Sep 28, 2018 · newsletter
Realistic Video Generation
Generative Adversarial Networks (GANs) wowed the world in 2014 with their ability to generate what we considered to be realistic images. While these images were quite low resolution, researchers kept working on how to perfect these methods in order to increase the quality of the images and even to apply the algorithm on other types of data like text and sound.
However, until recently there has been little success in making realistic videos. The main problem with making videos is temporal consistency: while people can be forgiving in one frame and find some interpretation for unrealistic regions, we are adept at seeing inconsistencies with how videos progress.
For example, we can accept some strange looking texture in the background of an image as simply some strange looking background. However, if that background is randomly changing from frame to frame in a video, we immediately discount the video.
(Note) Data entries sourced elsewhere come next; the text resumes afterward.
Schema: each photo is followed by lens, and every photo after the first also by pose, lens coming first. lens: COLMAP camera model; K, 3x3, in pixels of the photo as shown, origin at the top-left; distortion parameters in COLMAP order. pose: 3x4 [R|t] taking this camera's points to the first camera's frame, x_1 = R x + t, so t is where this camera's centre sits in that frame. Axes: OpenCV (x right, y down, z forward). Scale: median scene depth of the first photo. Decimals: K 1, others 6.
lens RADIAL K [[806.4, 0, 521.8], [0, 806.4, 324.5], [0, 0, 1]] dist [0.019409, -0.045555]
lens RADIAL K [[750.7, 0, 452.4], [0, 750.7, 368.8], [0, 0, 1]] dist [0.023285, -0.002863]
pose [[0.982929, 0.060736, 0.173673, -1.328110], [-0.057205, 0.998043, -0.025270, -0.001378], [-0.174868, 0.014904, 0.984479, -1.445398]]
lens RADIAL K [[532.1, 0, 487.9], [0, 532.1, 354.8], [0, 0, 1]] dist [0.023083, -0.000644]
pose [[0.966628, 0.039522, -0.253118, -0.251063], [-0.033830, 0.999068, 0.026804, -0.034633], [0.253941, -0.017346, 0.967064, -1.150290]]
It is exactly this temporal consistency which has plagued researchers trying to apply GANs to videos – while each frame seemed realistic taken on its own, when assembled into a video, there were considerable inconsistencies which ruined any illusion of realism. This restricted the ability to reuse models that showed success at generating individual images, and forced researchers to come up with new methods to deal with the temporal nature of videos.
Recently, researchers at NVIDIA and MIT have come up with a new type of GAN, vid2vid, which primarily addresses this problem by explicitly incorporating how things seem to be moving within the video, in order to continue this motion in future frames. (In addition, they follow previous work, which uses a multi-resolution approach for generating high resolution images). This is done by calculating the optical flow of the image, which is a classic computer vision method that simply has not been incorporated into such a model until now.
The results are quite staggering (we highly recommend watching their release video). With the model you can create dashboard camera footage from the initial segmentation frame (allowing you to change the type and shape of objects in the frame by simply drawing in the corresponding color); it’s even possible to create realistic looking dance videos from pose information. It’s interesting to see this new method as compared with previous methods, to really get a sense of how important this additional temporal information is for making realistic results.
These high quality results are quite exciting and are groundbreaking work in the field of video generation. From applications in generating synthetic training data to use in creative projects, the vid2vid model itself is instantly applicable.
Even more interesting is how the field as a whole will learn from this research and start finding ways to incorporate other classic algorithms into neural networks. Just as conv-nets explicitly encoded the two dimensional understanding we have for images into models so that they can more quickly and accurately learn how to work with that data, this method explicitly encodes our understanding of how frames of a video flow from one to another (albeit this was much trickier to do than the conv-net example!). We’re interested in seeing what other algorithms will be incorporated into neural networks like this and what capabilities these models will have.